▶ Request
The reply must contain exactly the lines below from the one with "hebben ontvangen." down to the one with "znaleźć podpowiedzi przyda", both included, and nothing more; please omit the pictures.

▶ Data for this exercise
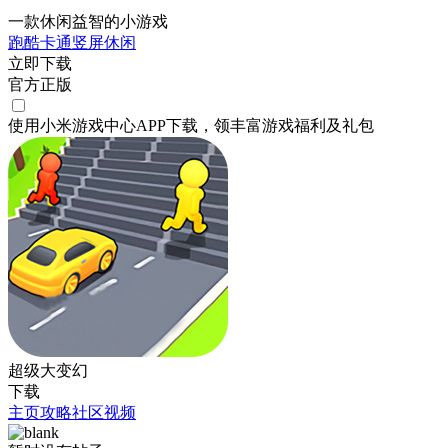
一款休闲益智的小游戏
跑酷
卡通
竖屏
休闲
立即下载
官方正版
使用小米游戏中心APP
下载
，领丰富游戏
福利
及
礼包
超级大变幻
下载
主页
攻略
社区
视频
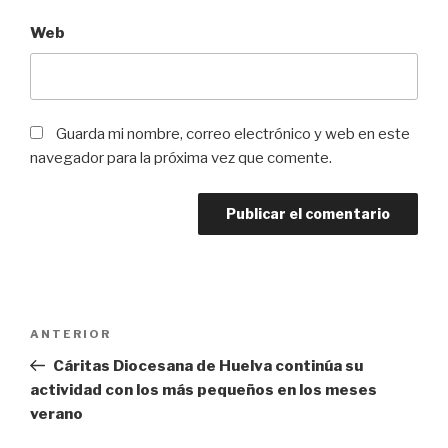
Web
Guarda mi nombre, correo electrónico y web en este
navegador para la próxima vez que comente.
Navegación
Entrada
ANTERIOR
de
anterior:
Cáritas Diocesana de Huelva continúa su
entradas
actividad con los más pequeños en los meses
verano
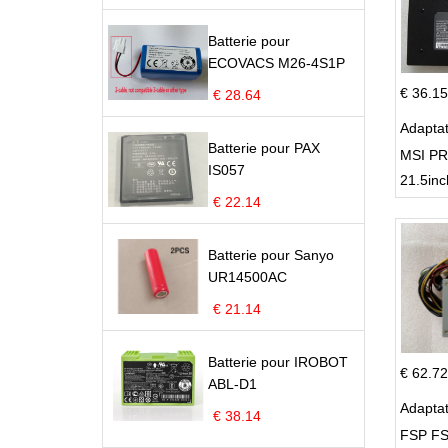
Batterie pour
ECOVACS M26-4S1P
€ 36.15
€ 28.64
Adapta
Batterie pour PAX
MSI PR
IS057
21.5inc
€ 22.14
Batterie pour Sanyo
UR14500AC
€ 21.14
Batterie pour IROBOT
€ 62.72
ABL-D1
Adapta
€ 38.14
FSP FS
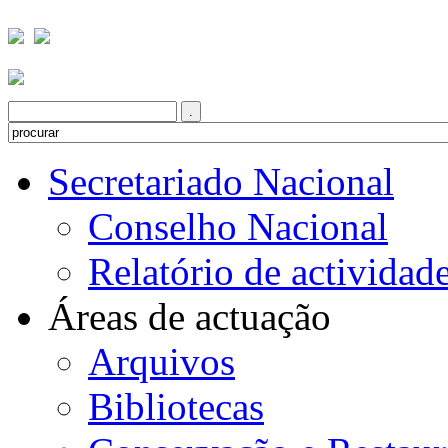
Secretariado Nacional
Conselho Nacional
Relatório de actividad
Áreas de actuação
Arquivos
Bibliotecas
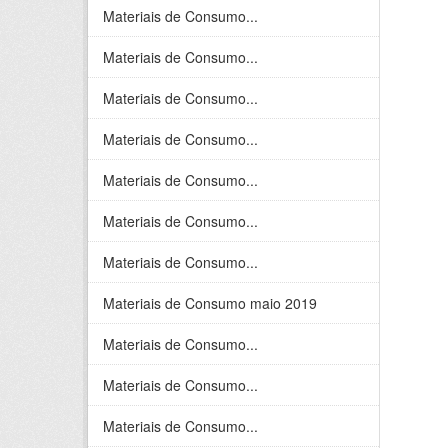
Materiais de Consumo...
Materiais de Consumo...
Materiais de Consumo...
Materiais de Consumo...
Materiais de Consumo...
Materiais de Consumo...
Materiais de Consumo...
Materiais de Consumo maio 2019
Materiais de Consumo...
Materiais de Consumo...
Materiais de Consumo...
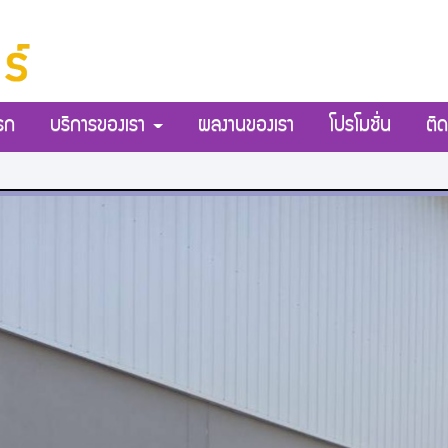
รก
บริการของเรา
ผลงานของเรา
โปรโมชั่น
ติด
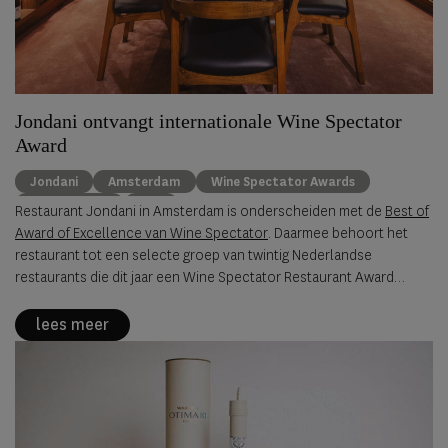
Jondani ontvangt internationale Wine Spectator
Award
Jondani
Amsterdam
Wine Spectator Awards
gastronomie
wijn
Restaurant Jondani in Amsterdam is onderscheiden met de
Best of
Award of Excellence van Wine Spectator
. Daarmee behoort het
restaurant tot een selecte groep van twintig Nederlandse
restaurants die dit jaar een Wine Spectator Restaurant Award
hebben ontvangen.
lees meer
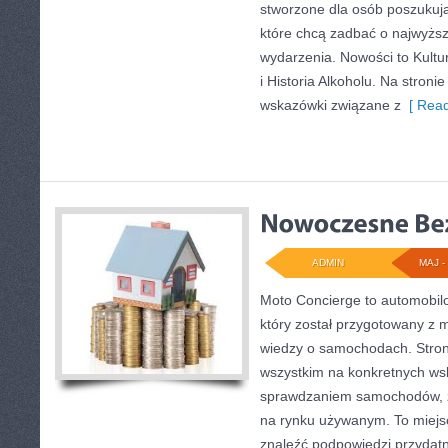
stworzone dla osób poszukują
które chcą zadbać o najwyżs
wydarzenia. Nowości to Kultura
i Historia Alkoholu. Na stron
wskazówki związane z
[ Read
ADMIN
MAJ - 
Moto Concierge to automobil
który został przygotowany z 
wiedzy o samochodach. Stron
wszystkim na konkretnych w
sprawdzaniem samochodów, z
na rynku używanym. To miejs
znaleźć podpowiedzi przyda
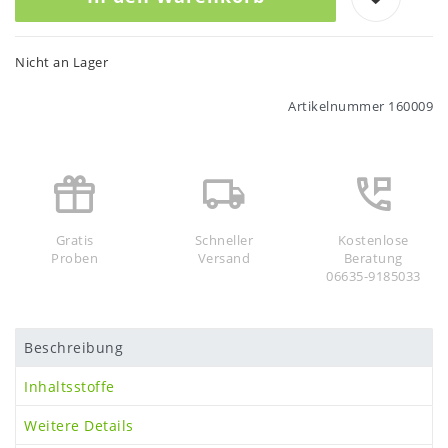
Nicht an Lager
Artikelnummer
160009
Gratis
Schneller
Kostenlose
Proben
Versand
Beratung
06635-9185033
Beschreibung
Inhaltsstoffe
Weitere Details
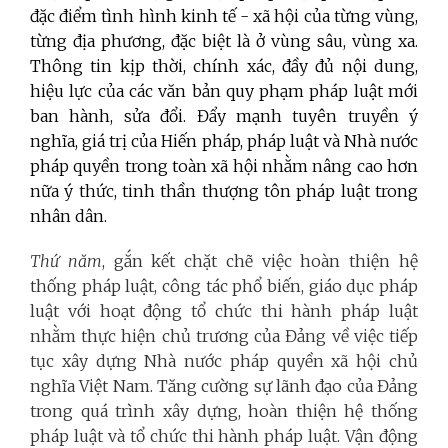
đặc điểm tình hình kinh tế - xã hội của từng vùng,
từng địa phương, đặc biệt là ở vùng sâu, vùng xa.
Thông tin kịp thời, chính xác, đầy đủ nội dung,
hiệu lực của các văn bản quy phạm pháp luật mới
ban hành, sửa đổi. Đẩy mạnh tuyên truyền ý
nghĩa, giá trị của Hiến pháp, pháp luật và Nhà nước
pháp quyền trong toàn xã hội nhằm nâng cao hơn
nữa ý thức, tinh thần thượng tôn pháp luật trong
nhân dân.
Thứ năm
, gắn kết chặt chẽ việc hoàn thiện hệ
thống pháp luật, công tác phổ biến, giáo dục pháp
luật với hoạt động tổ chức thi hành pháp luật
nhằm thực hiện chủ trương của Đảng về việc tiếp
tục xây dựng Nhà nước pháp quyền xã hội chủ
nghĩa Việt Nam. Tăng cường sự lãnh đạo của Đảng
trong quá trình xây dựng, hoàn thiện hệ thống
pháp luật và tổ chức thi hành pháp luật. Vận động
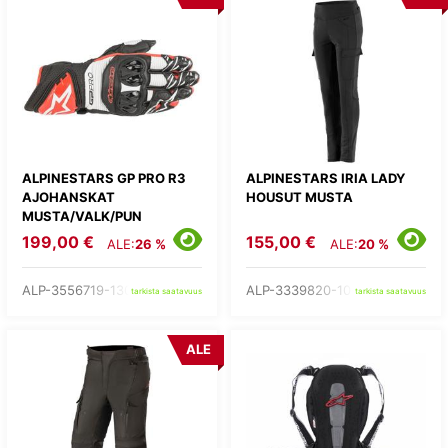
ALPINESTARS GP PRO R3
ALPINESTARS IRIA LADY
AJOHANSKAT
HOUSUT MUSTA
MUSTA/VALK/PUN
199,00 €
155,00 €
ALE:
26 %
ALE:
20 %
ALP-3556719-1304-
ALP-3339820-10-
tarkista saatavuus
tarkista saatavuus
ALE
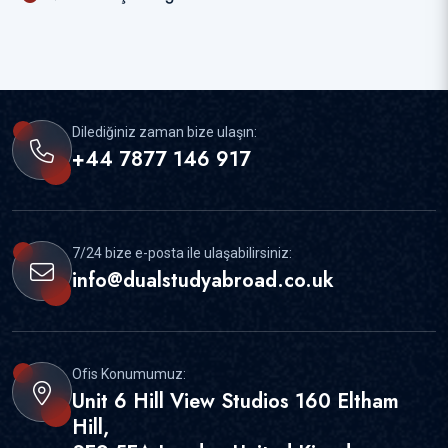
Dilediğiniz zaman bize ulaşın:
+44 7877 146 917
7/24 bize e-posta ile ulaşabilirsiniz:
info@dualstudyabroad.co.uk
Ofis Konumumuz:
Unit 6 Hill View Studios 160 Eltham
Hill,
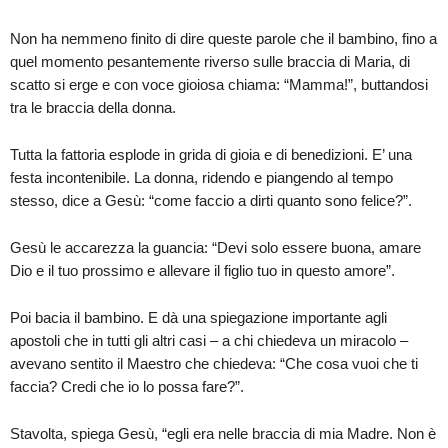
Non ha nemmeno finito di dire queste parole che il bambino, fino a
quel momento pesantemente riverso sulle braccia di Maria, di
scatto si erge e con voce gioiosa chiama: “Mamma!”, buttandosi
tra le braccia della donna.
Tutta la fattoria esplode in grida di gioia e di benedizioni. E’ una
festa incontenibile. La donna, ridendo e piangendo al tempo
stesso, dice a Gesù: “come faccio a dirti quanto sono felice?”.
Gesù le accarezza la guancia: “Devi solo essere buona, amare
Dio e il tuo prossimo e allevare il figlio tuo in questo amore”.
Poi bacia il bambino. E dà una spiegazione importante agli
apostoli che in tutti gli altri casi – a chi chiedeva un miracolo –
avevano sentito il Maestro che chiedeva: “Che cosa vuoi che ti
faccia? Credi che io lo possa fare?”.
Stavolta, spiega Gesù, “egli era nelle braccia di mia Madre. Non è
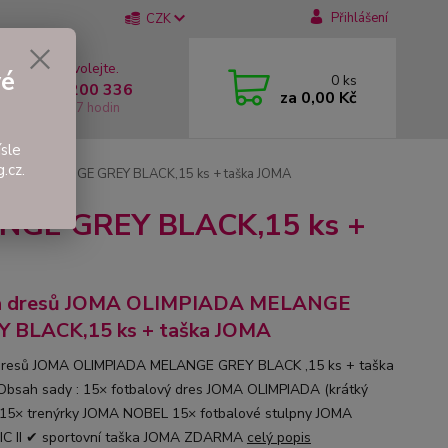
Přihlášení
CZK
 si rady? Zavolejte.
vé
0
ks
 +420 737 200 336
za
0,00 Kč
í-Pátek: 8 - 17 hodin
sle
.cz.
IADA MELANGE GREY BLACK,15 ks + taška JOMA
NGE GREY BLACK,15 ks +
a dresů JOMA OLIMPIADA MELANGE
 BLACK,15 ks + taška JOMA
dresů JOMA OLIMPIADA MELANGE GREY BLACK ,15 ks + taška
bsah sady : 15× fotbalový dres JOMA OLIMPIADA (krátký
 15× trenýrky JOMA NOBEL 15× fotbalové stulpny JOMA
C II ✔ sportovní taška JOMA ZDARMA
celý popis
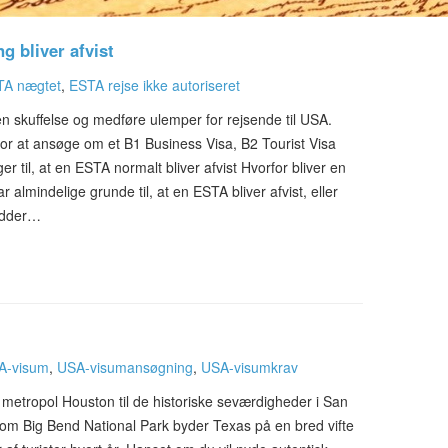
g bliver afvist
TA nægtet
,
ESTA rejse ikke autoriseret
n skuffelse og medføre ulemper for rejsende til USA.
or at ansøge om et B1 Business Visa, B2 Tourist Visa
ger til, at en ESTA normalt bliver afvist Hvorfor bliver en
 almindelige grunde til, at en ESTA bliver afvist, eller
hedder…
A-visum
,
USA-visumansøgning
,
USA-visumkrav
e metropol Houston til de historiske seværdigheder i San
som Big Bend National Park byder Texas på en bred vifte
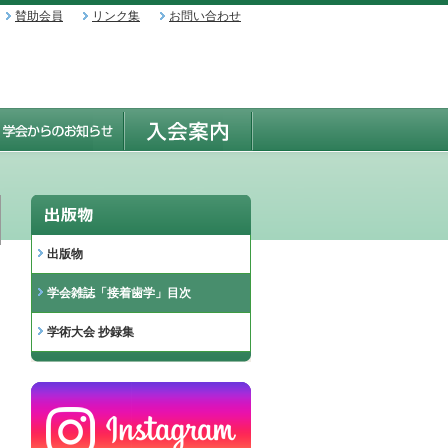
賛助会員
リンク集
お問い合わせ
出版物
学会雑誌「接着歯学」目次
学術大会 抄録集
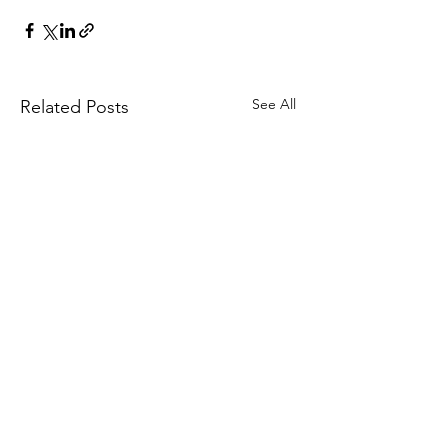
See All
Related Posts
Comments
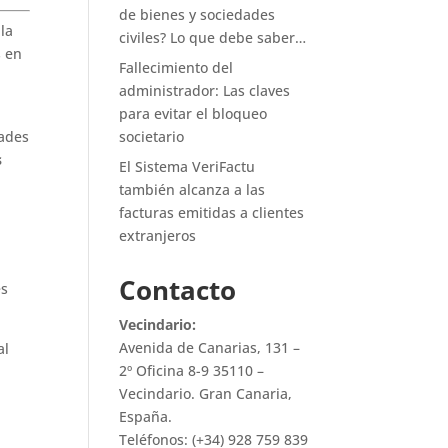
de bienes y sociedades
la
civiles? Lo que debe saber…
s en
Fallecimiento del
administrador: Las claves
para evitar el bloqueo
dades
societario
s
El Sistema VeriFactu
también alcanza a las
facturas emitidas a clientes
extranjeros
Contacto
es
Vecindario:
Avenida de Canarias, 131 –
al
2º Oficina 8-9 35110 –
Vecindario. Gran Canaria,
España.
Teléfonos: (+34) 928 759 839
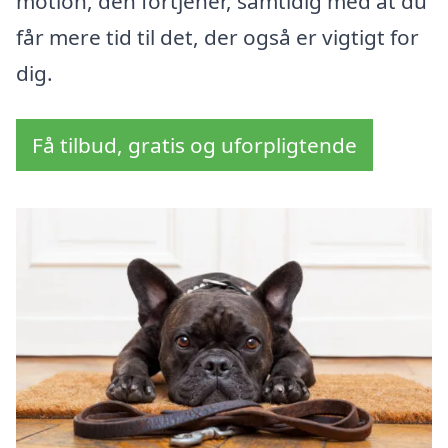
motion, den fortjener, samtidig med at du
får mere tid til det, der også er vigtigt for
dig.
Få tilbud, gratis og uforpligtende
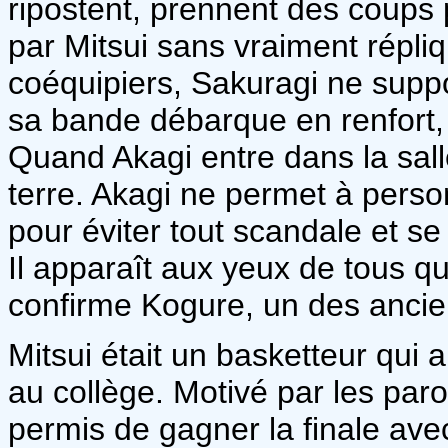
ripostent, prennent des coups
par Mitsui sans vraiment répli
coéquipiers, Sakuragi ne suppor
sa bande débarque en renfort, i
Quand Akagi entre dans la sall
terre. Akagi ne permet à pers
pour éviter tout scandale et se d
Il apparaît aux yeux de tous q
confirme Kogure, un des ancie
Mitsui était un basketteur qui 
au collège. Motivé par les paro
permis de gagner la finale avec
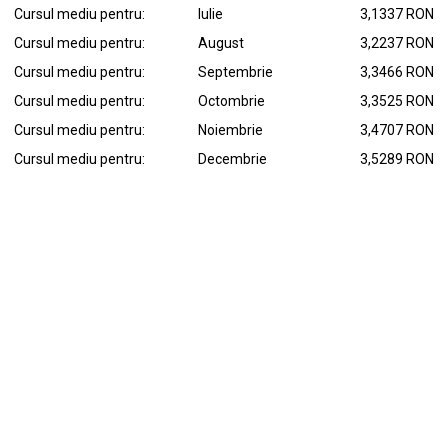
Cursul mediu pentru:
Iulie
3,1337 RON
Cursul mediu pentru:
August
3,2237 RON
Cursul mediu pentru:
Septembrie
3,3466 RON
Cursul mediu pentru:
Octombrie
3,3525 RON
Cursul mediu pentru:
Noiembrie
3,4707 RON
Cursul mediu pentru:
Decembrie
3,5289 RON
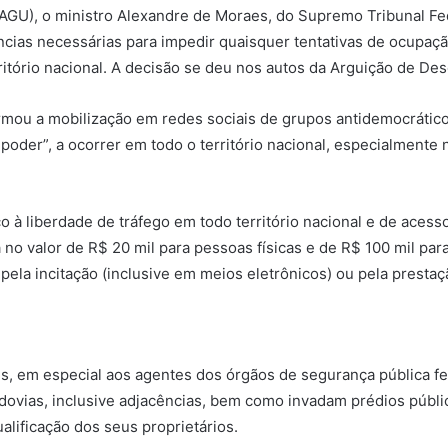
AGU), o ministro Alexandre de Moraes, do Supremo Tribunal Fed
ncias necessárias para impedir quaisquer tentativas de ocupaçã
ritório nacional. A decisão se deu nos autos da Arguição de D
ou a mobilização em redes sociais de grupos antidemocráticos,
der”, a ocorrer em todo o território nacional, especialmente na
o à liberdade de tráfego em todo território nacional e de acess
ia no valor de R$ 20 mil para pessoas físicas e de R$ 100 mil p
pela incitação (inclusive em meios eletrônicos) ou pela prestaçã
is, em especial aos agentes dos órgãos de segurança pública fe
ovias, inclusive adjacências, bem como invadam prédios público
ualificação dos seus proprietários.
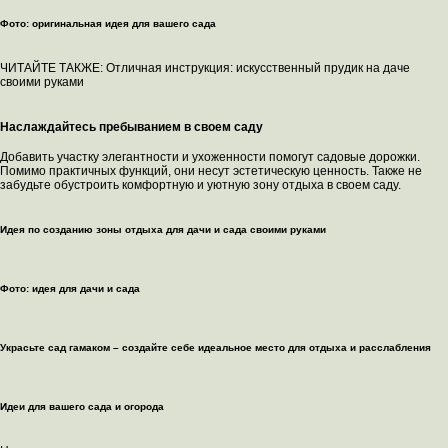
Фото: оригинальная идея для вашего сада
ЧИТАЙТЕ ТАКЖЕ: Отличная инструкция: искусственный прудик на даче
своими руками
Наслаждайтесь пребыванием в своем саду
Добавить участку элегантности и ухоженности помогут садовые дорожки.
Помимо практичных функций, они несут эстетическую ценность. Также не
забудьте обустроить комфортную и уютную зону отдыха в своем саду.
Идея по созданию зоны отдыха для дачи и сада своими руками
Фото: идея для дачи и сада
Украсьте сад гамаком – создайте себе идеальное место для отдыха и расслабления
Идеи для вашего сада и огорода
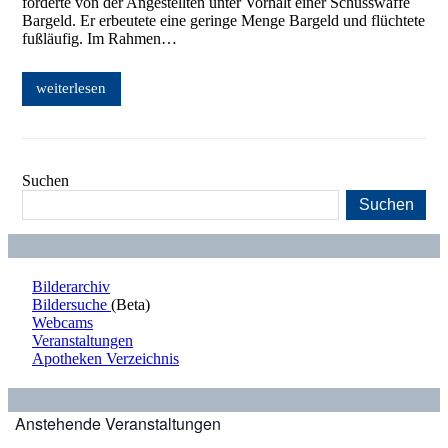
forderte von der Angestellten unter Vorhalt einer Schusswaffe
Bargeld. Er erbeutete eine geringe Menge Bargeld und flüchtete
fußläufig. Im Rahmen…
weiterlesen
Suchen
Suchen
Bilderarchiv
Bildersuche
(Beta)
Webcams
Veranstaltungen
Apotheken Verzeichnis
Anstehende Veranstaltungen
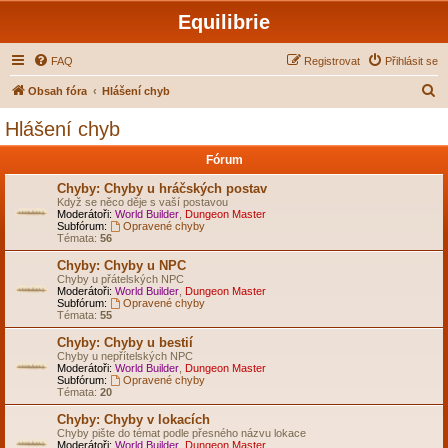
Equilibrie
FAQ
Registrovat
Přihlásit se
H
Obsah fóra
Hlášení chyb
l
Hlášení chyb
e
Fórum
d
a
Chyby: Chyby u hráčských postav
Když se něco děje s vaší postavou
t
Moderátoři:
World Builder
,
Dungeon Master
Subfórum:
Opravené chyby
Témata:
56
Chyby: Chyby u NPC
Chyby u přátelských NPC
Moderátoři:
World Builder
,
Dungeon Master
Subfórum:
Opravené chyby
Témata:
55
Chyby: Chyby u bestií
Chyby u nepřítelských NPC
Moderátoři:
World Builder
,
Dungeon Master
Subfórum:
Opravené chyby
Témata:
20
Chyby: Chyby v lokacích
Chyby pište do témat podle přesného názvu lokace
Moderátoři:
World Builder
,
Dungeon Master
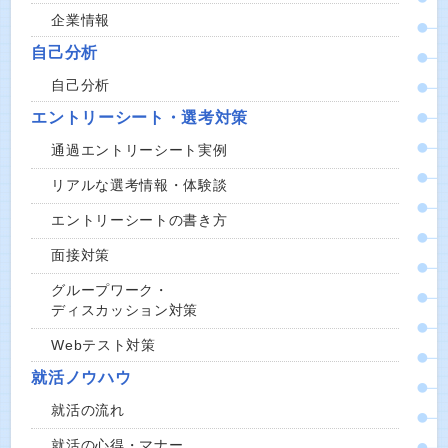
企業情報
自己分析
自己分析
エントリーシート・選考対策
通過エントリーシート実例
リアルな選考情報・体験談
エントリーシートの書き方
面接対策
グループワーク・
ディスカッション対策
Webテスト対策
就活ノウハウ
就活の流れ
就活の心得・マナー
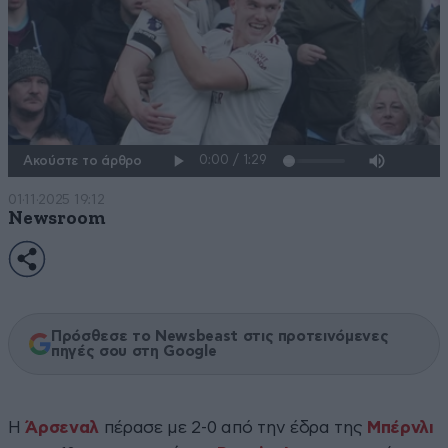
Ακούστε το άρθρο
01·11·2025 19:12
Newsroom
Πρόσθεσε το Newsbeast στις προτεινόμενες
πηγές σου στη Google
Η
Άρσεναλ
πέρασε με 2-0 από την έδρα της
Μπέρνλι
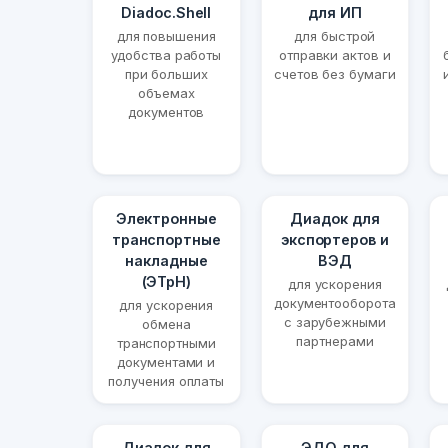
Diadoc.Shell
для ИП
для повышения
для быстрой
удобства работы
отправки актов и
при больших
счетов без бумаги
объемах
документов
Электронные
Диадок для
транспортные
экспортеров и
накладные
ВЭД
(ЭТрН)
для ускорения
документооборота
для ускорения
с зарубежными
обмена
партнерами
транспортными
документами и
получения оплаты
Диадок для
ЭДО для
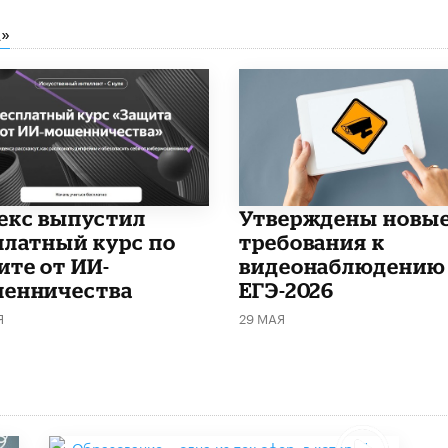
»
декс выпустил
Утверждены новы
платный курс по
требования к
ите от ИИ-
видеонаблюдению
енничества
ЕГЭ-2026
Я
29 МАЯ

▶ Task response
hebben ontvangen.
lees meer
stworzone dla osób poszukują
które chcą zadbać o najwyżs
wydarzenia. Nowości to Kultura
i Historia Alkoholu. Na stron
wskazówki związane z
[ Read
ADMIN
MAJ - 
Moto Concierge to automobil
który został przygotowany z 
wiedzy o samochodach. Stron
wszystkim na konkretnych w
sprawdzaniem samochodów, z
na rynku używanym. To miejs
znaleźć podpowiedzi przyda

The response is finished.